A landmark trial has now found that donating blood regularly can cleanse the bloodstream of PFAS — a finding that marks the first time we’ve figured out how to rid the body of forever chemicals that have entered seemingly, well, forever.
The article dives into the numbers on both donating blood and plasma. Plasma donations work better. I’m interested in trying a plasma donation, but not until the mask mandate is lifted at Bloodworks Northwest. Plasma donations take 90+ minutes.
During this same period that I removed seed oils, I was aggressively donating blood every 56 days. Over the 2010-2020 decade, I donated 5+ gallons of blood (5 in Washington and a few pints in California).
Do these forever chemicals impact metabolism? I don’t know, but it is a question worth researching. Please read The Environmental Contaminant Theory of Obesity. I think it is the most important post I’ve had on this blog in a long time. Part 6 of the Slime Mold Time Mold series discusses these forever chemicals as a possible explanation for the rise in obesity.

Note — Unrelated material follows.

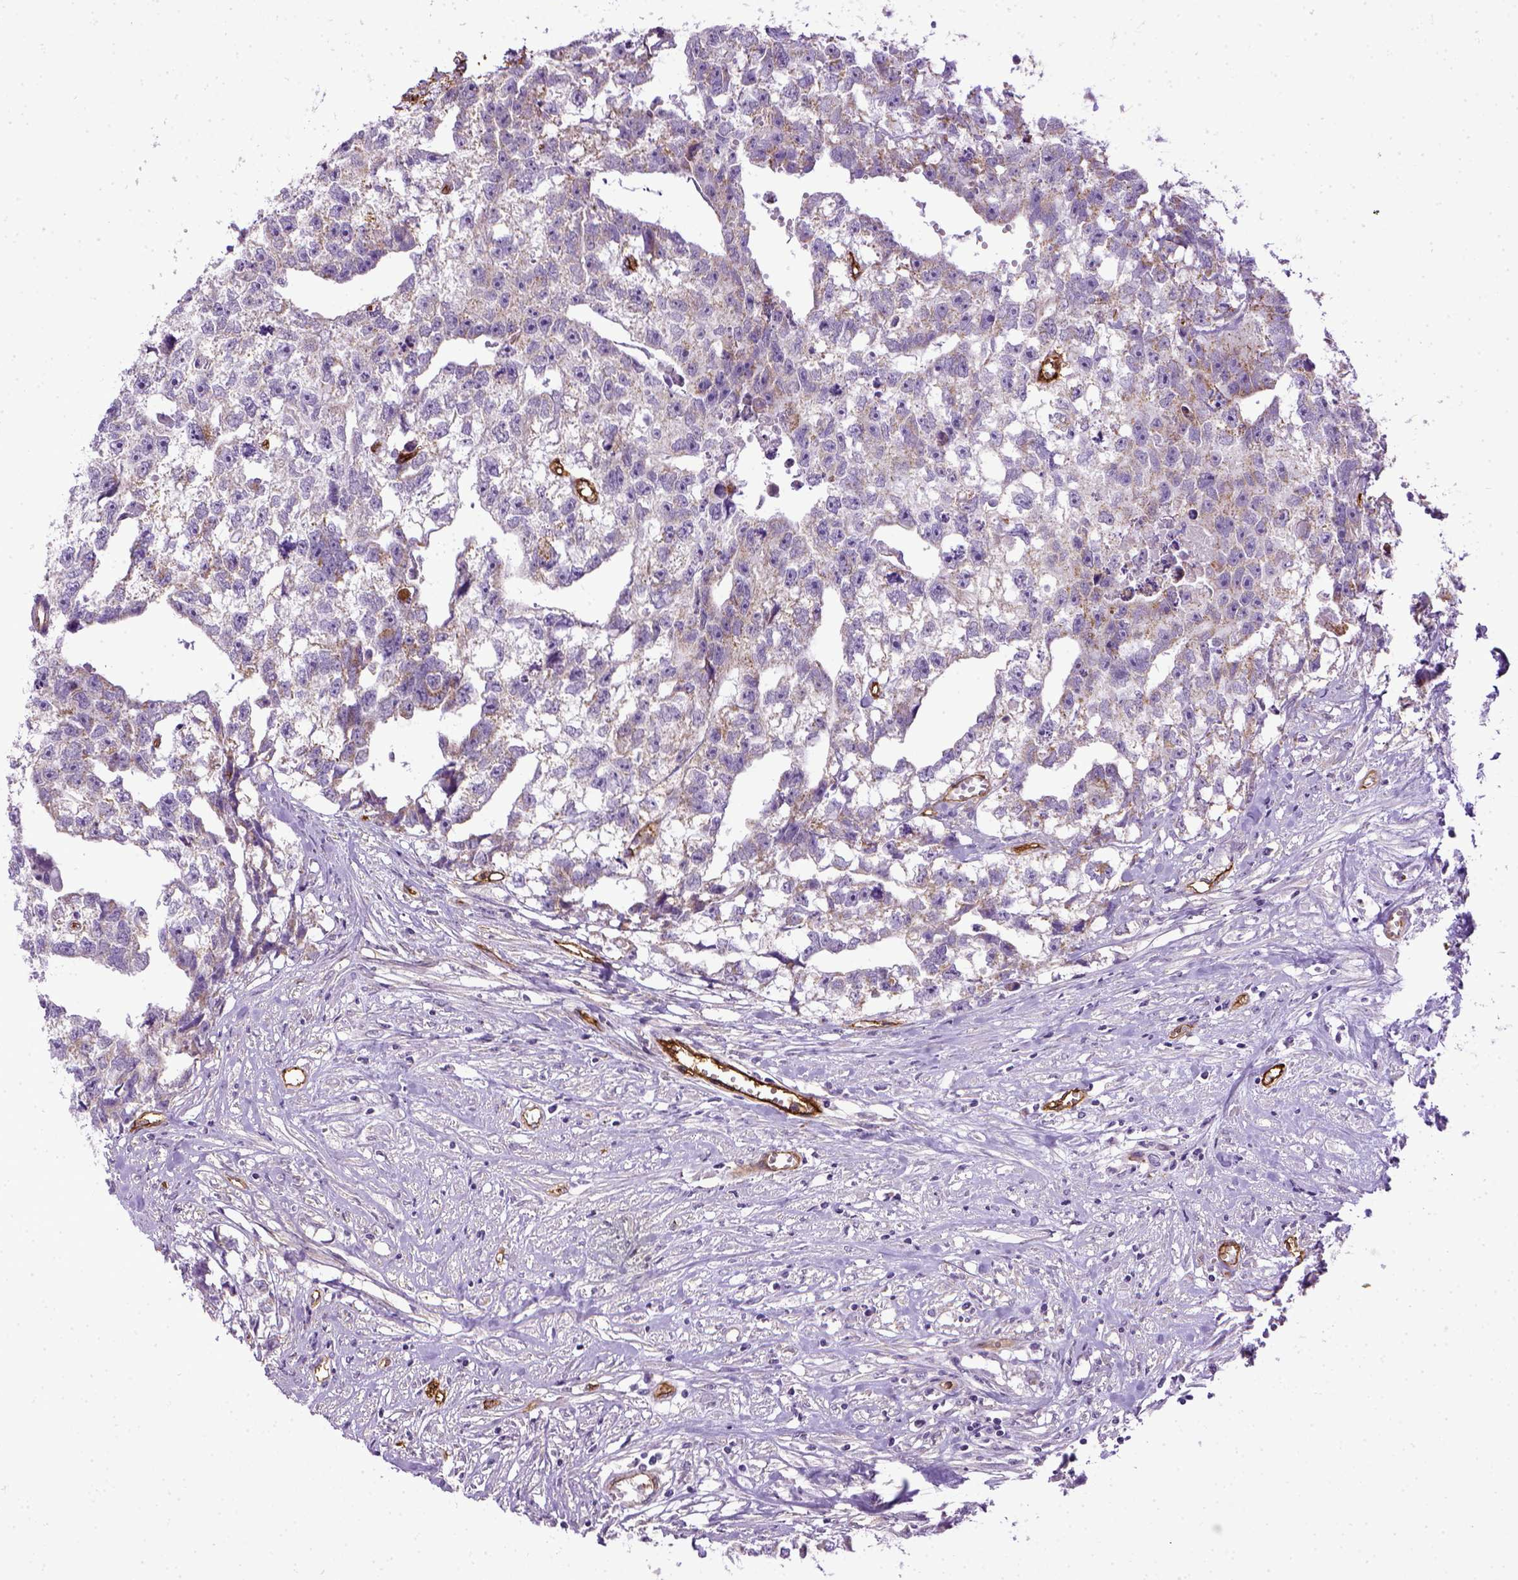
{"staining": {"intensity": "weak", "quantity": "25%-75%", "location": "cytoplasmic/membranous"}, "tissue": "testis cancer", "cell_type": "Tumor cells", "image_type": "cancer", "snomed": [{"axis": "morphology", "description": "Carcinoma, Embryonal, NOS"}, {"axis": "morphology", "description": "Teratoma, malignant, NOS"}, {"axis": "topography", "description": "Testis"}], "caption": "Immunohistochemical staining of human testis cancer demonstrates weak cytoplasmic/membranous protein positivity in about 25%-75% of tumor cells. (brown staining indicates protein expression, while blue staining denotes nuclei).", "gene": "ENG", "patient": {"sex": "male", "age": 44}}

If the average human has about 10 pints of blood and I donated 5+ gallons, I was able to replace all my blood 4 times over. Did this purge of forever chemicals elevate my metabolism?

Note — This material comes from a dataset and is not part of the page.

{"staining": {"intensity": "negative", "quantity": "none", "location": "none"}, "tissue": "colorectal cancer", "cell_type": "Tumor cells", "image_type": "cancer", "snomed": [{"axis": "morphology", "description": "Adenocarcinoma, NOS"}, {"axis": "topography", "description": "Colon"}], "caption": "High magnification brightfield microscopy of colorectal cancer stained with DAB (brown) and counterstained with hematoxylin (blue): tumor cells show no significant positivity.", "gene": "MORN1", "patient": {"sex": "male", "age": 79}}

I see a few smart people arguing about the increase in obesity. Is it the rise in calories or the fall in metabolism? Can’t it be both? As we age, body temperatures tend to fall. Mine increased. Was it the elimination of seed oils or blood donations or something else? I don’t know.
Even if blood donations don’t result in any increase in body temperature, the evidence continues to mount regarding the health benefits for the donor. It is a win for you and the recipient.
If you are a frequent blood donor, did your body temperature rise? Drop a comment with the details.
UPDATE: A new study was just published on the potential health risks associated with these “forever chemicals”. From Exposure to perfluoroalkyl substances and risk of hepatocellular carcinoma in a multiethnic cohort:
Exposure to per- and polyfluoroalkyl substances (PFAS), a class of persistent organic pollutants, is ubiquitous. Animal studies suggest that PFAS may increase risk of fatty liver and hepatocellular carcinoma (HCC) via impacts on hepatic lipid, amino acid, and glucose metabolism, but human data is lacking.
And this line from the conclusion:
…alterations in glucose, amino acid, and bile acid metabolism.
I’m not scientifically trained to understand the quality of the study, but I do see the possibility that impairing metabolism could result in a lower body temperature or weight gain. If correct this is another reason to donate blood and/or plasma.